**THE PROBLEM**
Work through the records that follow and return each line containing the word "lines".

[EXTRACTED RECORDS — start]

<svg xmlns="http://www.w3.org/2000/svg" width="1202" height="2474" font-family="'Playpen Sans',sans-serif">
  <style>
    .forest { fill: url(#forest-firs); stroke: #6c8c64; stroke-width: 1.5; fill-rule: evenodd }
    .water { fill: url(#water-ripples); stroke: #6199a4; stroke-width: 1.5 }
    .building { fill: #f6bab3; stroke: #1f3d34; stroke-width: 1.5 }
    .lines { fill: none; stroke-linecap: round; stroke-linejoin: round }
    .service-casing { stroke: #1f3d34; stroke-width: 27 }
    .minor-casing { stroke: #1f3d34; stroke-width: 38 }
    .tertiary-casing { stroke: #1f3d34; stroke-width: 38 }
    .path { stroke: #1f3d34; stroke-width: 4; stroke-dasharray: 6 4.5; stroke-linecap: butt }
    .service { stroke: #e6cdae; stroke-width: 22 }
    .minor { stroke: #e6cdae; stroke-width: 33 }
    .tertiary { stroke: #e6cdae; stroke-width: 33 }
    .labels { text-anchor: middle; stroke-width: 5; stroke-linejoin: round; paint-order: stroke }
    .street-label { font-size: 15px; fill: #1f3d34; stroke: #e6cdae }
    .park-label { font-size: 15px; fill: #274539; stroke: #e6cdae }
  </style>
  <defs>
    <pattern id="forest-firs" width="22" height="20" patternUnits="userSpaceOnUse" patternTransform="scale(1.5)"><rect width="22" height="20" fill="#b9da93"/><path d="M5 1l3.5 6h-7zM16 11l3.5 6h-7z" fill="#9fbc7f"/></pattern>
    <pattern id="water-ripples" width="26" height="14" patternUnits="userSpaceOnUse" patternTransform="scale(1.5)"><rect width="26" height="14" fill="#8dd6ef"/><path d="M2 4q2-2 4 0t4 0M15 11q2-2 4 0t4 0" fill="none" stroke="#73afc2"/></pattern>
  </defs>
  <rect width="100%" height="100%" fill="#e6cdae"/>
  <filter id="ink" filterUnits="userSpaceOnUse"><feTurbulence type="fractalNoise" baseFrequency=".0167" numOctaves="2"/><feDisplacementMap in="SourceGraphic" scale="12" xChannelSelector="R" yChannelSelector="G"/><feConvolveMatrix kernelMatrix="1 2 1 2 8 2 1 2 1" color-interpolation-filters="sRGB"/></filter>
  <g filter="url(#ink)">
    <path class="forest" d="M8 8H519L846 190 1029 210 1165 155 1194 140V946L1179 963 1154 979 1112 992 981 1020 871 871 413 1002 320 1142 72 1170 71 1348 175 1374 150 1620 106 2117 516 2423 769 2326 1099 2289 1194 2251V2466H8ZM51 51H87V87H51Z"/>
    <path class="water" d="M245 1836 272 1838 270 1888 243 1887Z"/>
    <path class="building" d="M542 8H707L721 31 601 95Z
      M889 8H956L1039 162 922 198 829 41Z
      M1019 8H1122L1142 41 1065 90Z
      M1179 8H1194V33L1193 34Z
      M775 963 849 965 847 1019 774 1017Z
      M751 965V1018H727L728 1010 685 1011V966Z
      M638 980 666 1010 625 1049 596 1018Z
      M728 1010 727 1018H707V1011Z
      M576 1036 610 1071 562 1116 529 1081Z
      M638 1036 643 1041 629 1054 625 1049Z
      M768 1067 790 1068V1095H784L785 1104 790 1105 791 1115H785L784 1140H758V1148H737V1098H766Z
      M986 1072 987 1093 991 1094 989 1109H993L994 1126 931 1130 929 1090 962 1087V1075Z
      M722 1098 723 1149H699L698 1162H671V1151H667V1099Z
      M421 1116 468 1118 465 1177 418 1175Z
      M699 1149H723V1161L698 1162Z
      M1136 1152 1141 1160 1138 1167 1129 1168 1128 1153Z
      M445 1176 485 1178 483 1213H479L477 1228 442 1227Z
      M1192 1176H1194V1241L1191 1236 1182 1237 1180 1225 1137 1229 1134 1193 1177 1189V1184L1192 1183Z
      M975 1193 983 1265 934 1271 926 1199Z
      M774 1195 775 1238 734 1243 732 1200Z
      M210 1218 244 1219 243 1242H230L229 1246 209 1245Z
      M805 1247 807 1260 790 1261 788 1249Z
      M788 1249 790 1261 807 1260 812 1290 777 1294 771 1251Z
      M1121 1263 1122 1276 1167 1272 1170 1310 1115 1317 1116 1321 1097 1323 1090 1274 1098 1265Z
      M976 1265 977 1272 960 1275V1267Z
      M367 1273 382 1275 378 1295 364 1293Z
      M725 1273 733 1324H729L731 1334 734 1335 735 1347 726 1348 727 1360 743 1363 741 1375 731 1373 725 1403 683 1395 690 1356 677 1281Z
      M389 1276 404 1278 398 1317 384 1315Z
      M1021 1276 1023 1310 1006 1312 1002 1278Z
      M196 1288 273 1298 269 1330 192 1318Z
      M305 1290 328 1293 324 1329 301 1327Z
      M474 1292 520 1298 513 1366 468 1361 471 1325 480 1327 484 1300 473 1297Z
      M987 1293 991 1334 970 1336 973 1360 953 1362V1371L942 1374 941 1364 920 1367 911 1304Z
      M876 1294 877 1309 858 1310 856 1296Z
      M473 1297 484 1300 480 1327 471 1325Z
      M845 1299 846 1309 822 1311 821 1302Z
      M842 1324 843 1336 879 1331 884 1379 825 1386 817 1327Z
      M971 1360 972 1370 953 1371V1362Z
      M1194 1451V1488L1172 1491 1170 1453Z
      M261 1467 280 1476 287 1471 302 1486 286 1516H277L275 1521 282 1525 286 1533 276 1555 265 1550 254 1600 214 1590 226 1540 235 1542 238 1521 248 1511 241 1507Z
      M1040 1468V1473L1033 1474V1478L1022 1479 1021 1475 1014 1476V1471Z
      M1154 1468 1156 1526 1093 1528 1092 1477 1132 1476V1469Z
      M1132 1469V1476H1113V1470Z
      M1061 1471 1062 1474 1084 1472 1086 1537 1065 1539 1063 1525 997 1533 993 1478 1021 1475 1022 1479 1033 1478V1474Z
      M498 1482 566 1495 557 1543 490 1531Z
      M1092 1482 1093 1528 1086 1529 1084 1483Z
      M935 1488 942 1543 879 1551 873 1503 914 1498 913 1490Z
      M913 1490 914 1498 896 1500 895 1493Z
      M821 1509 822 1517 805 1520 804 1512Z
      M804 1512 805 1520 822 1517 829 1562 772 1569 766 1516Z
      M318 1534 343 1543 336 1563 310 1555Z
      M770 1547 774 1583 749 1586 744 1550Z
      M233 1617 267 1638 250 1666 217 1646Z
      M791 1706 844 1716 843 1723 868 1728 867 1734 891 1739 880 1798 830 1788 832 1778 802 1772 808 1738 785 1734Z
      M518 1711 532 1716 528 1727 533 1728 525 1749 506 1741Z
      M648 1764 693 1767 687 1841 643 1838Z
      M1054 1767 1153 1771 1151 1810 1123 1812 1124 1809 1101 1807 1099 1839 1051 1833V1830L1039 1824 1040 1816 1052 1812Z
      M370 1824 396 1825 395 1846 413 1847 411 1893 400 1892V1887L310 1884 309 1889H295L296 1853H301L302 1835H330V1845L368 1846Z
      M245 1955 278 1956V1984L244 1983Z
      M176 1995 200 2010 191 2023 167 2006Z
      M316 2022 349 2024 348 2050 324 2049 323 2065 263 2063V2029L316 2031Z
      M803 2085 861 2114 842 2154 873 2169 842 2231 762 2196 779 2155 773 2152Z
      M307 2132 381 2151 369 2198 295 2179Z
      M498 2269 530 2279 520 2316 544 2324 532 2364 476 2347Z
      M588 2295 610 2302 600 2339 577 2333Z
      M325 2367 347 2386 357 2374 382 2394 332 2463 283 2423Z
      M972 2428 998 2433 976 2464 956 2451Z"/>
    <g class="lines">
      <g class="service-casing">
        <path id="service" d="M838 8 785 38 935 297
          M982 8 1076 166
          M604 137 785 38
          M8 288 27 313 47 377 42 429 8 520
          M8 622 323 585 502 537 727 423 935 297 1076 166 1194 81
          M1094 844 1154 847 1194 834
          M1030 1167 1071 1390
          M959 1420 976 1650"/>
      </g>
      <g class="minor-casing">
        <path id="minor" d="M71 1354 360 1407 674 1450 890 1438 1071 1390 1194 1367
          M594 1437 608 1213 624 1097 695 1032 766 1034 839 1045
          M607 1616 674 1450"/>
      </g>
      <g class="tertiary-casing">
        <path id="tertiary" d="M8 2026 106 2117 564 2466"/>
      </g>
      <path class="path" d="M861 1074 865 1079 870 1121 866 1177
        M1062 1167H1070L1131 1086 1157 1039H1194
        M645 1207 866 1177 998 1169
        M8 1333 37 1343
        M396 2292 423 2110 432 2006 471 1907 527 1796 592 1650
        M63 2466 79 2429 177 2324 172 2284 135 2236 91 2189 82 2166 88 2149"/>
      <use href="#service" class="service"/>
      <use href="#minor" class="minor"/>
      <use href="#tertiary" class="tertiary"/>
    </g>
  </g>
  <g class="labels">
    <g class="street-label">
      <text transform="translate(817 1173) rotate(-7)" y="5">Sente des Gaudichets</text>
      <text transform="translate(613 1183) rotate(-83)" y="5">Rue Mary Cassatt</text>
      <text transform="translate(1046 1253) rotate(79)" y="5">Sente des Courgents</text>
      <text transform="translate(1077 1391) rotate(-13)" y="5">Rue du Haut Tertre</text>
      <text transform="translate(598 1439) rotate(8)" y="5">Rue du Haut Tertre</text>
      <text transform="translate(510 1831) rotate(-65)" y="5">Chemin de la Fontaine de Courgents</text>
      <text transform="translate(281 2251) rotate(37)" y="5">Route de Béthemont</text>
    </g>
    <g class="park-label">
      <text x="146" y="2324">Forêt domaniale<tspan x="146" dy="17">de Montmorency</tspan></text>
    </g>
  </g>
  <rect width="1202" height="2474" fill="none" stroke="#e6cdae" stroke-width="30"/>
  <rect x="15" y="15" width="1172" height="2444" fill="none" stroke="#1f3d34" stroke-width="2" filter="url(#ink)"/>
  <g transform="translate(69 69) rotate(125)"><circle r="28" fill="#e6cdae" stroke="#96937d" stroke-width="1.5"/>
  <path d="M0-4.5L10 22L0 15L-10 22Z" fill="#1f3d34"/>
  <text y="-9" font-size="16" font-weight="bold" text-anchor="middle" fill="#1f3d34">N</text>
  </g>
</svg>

[EXTRACTED RECORDS — finish]

**THE COMPLETED TASK**
    .lines { fill: none; stroke-linecap: round; stroke-linejoin: round }
    <g class="lines">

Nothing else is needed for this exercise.